Your task
Only the lines below starting at the one that contains "1. Voer om het" and ending at the one that contains "## Overwegingen" are to be reproduced, exactly and with both ends kept.

========

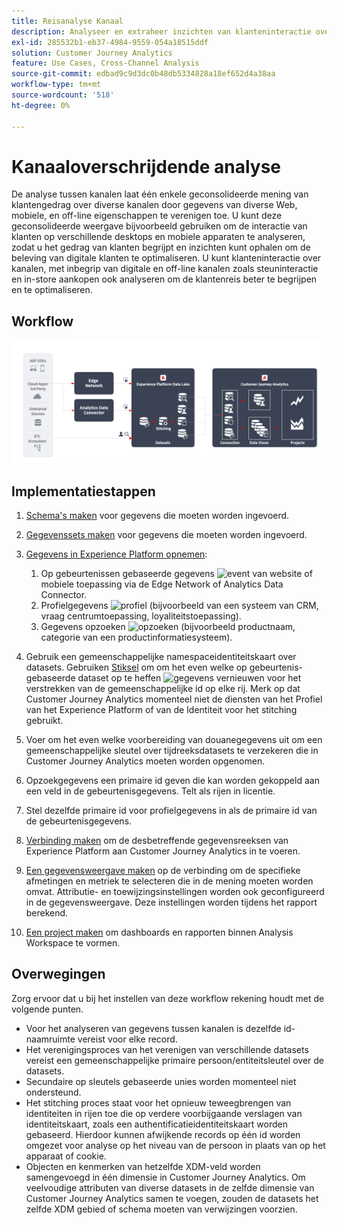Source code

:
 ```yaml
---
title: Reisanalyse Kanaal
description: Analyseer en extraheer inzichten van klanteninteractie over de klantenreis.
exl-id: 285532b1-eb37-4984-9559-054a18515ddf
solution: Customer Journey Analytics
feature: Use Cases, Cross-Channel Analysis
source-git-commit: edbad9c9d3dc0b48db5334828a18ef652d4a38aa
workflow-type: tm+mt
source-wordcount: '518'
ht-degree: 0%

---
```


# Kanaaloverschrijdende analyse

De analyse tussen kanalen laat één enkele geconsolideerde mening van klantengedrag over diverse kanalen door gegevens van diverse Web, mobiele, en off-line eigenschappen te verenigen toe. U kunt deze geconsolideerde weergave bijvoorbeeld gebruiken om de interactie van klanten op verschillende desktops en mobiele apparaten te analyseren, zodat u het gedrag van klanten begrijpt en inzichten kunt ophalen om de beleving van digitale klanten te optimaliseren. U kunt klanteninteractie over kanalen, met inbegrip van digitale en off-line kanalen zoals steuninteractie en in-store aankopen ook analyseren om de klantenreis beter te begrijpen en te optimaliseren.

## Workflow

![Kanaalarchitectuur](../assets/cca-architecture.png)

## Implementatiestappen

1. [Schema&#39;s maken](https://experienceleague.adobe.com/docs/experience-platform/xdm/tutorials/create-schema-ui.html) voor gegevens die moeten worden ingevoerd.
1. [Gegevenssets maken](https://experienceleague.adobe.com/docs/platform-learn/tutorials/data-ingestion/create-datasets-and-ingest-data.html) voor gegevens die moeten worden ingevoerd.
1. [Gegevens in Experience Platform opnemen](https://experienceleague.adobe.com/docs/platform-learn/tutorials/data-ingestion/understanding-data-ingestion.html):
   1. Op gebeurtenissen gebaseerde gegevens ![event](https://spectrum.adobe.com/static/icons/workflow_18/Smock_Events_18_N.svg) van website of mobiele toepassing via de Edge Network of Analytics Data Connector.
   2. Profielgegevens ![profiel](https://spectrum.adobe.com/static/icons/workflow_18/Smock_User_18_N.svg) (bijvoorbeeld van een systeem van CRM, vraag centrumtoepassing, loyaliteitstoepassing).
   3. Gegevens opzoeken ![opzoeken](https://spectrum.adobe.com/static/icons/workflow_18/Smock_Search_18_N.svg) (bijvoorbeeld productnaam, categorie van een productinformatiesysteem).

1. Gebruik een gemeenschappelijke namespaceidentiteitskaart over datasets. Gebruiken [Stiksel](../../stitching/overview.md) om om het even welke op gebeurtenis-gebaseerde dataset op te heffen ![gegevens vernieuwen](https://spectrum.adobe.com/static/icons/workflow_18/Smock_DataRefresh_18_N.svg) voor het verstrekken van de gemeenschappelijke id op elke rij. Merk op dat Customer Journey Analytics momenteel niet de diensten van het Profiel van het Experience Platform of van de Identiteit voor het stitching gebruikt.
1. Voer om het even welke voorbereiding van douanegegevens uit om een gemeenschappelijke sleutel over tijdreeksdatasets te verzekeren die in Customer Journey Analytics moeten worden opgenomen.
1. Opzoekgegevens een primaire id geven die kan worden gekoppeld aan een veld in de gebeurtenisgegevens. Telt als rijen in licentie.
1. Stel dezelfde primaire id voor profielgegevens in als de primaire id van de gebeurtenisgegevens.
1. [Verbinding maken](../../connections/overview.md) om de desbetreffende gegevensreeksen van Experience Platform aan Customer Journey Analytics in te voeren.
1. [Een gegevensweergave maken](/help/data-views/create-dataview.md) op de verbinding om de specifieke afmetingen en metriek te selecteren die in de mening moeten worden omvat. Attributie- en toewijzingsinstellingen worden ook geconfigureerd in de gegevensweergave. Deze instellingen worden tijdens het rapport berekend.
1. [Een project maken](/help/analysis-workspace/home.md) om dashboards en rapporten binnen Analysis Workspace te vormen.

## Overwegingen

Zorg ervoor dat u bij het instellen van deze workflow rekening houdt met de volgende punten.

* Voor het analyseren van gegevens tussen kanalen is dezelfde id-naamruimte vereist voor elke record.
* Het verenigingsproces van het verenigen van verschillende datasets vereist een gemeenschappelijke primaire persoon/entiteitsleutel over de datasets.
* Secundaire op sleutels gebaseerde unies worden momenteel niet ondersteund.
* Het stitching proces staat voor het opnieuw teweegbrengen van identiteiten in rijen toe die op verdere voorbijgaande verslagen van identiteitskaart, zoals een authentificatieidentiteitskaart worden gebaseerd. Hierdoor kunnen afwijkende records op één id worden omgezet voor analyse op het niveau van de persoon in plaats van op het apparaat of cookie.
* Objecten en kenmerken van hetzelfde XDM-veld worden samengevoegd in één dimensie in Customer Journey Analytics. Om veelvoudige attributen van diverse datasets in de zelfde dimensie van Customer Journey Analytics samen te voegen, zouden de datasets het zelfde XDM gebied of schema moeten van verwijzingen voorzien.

========

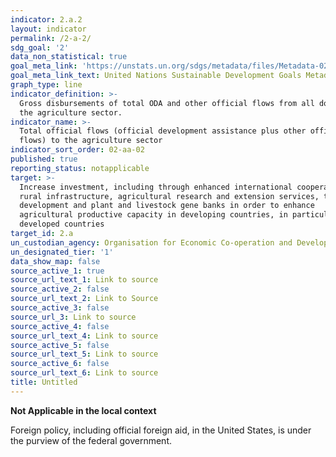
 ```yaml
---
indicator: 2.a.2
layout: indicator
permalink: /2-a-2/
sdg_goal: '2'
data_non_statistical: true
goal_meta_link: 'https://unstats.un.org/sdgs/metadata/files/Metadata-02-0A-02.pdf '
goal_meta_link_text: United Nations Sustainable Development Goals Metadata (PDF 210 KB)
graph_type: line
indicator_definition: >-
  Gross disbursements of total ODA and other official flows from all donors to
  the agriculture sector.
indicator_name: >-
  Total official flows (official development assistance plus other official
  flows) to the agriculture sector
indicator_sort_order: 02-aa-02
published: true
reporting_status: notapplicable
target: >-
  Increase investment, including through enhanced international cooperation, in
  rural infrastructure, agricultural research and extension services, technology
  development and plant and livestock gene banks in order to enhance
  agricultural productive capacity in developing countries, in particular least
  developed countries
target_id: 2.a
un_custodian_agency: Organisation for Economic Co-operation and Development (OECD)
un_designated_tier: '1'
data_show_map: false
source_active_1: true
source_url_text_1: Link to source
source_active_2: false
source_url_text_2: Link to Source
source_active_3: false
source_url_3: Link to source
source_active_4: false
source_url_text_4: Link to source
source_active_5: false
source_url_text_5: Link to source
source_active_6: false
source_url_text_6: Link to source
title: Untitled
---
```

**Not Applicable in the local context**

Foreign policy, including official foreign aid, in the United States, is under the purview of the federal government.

========

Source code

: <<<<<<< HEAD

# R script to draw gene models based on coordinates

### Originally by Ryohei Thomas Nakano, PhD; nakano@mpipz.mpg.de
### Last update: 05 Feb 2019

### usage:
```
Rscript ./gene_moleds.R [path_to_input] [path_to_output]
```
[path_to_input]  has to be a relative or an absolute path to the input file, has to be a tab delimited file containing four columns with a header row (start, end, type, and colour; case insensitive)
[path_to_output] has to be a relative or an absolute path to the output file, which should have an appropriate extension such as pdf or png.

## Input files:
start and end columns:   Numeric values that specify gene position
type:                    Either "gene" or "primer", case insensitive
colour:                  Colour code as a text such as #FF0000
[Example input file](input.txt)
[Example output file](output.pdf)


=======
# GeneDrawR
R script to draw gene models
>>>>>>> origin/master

========

Task output
1. Voer om het even welke voorbereiding van douanegegevens uit om een gemeenschappelijke sleutel over tijdreeksdatasets te verzekeren die in Customer Journey Analytics moeten worden opgenomen.
1. Opzoekgegevens een primaire id geven die kan worden gekoppeld aan een veld in de gebeurtenisgegevens. Telt als rijen in licentie.
1. Stel dezelfde primaire id voor profielgegevens in als de primaire id van de gebeurtenisgegevens.
1. [Verbinding maken](../../connections/overview.md) om de desbetreffende gegevensreeksen van Experience Platform aan Customer Journey Analytics in te voeren.
1. [Een gegevensweergave maken](/help/data-views/create-dataview.md) op de verbinding om de specifieke afmetingen en metriek te selecteren die in de mening moeten worden omvat. Attributie- en toewijzingsinstellingen worden ook geconfigureerd in de gegevensweergave. Deze instellingen worden tijdens het rapport berekend.
1. [Een project maken](/help/analysis-workspace/home.md) om dashboards en rapporten binnen Analysis Workspace te vormen.

## Overwegingen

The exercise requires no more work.